> _What needs to be done_: Give back the whole listing word for word and skip each picture.

> _Data provided_:
————————
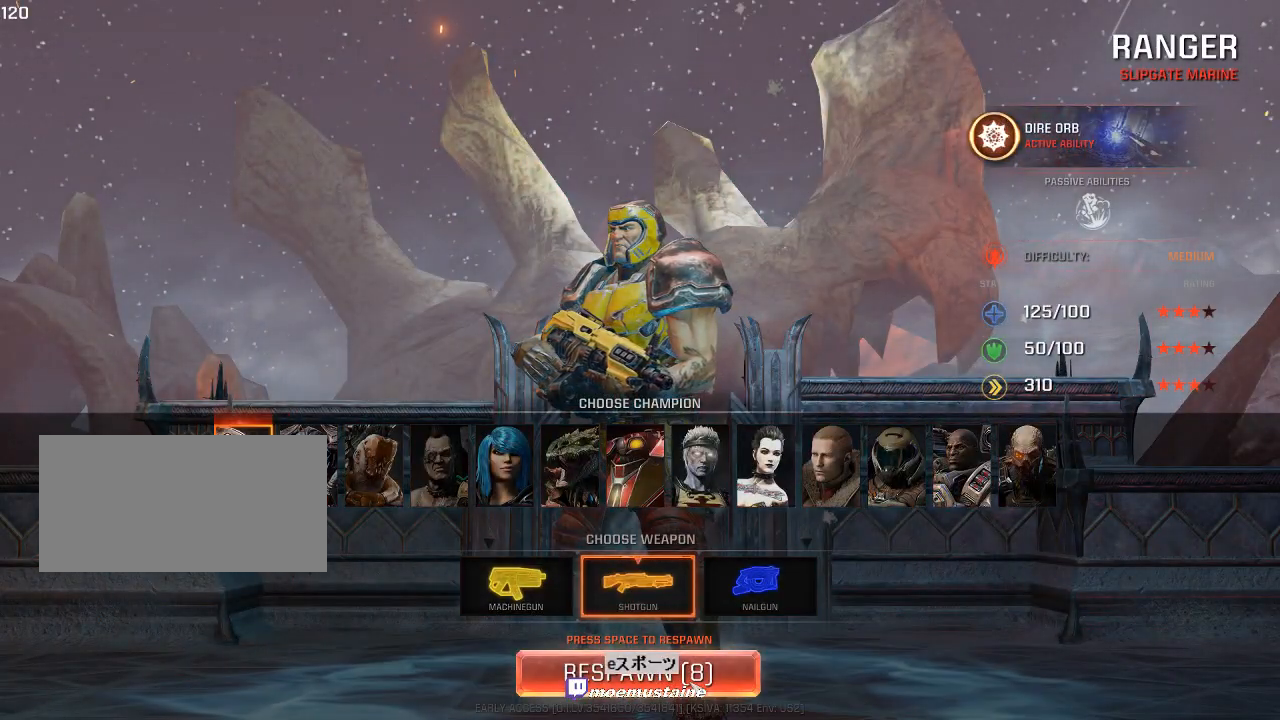
{"keys": ["r"], "mouse": [], "events": [[267, "mouse_left", "down"], [400, "mouse_left", "up"]]}
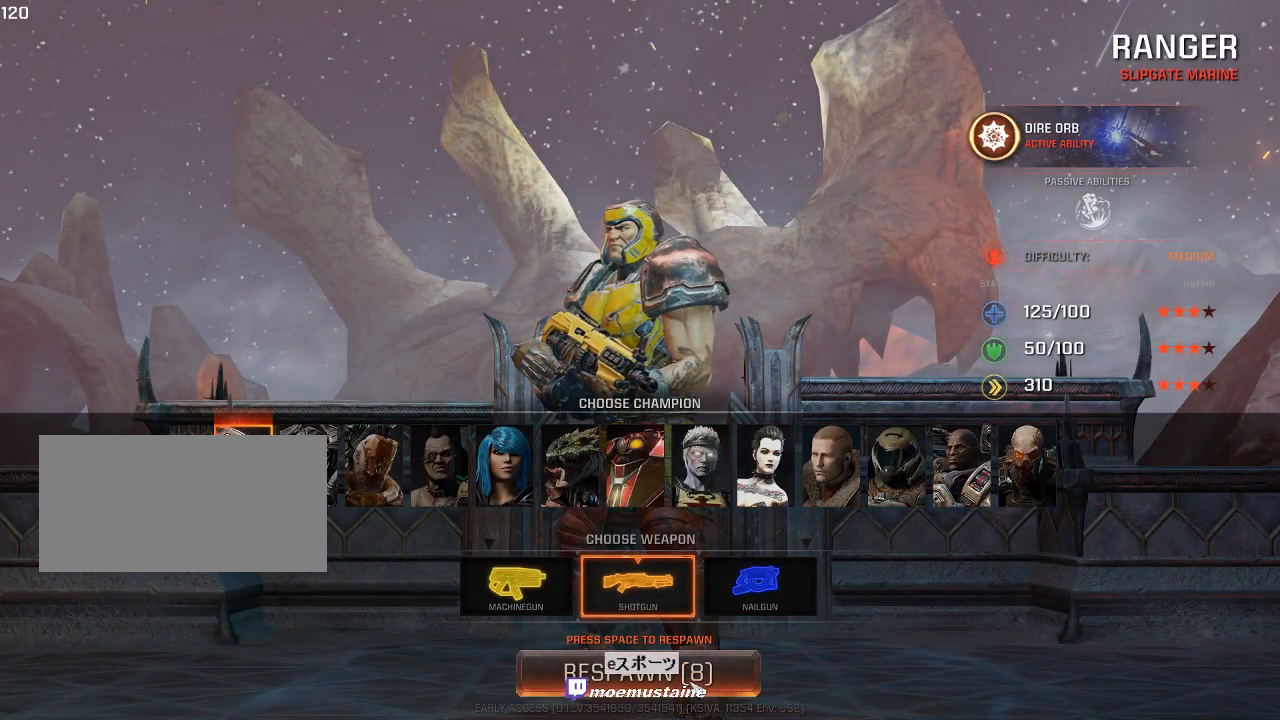
{"keys": [], "mouse": [], "events": [[83, "r", "up"]]}
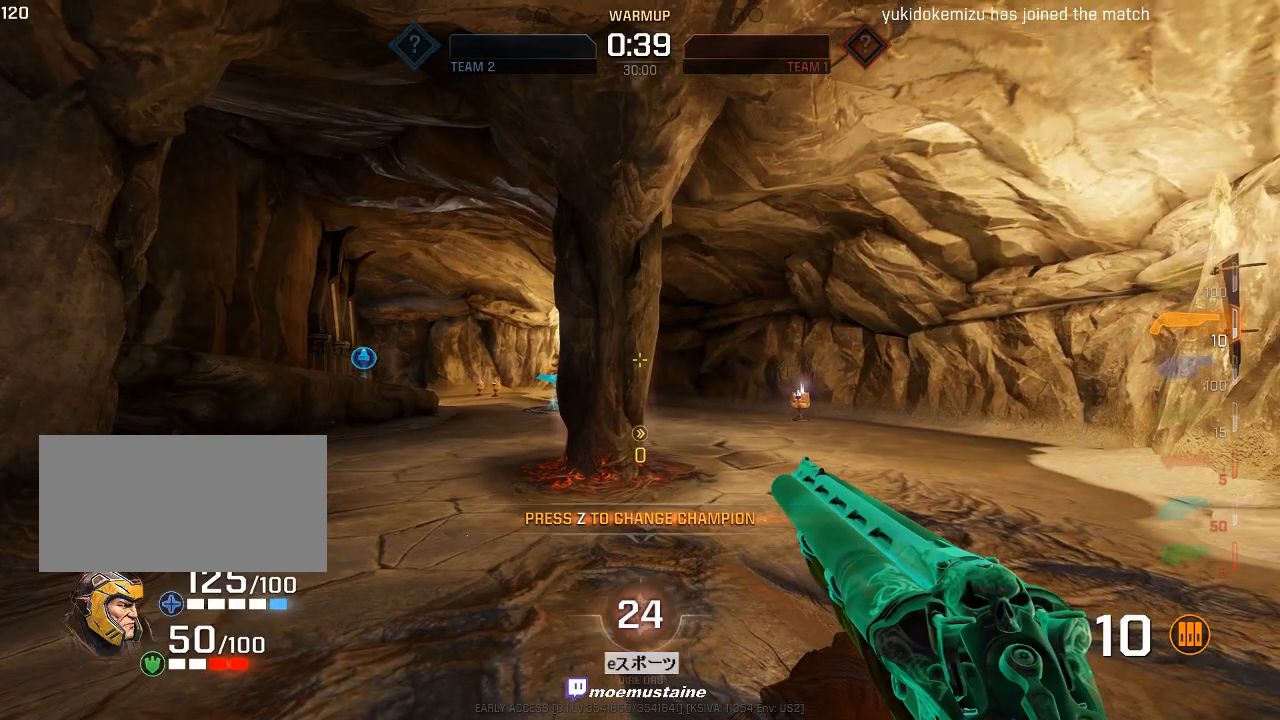
{"keys": [], "mouse": [], "events": []}
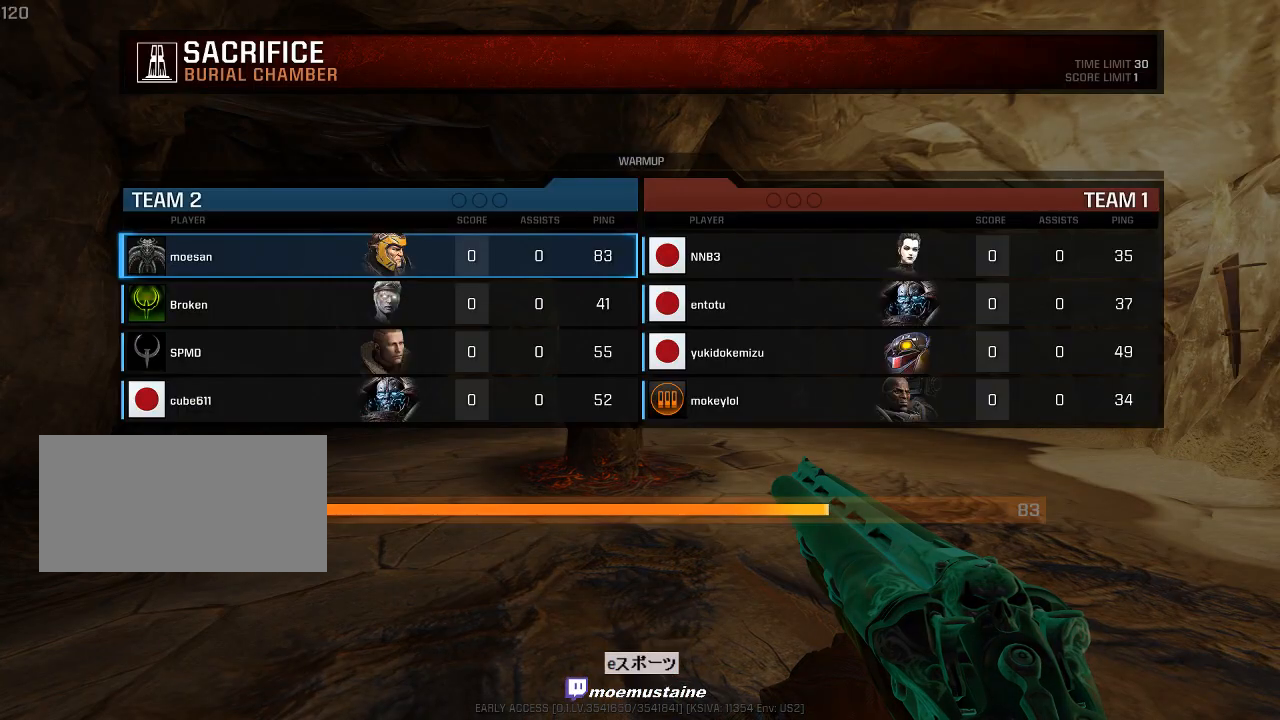
{"keys": [], "mouse": [], "events": []}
————————
> _Solution to this task_:
{"keys": ["r"], "mouse": [], "events": [[267, "mouse_left", "down"], [400, "mouse_left", "up"]]}
{"keys": [], "mouse": [], "events": [[83, "r", "up"]]}
{"keys": [], "mouse": [], "events": []}
{"keys": [], "mouse": [], "events": []}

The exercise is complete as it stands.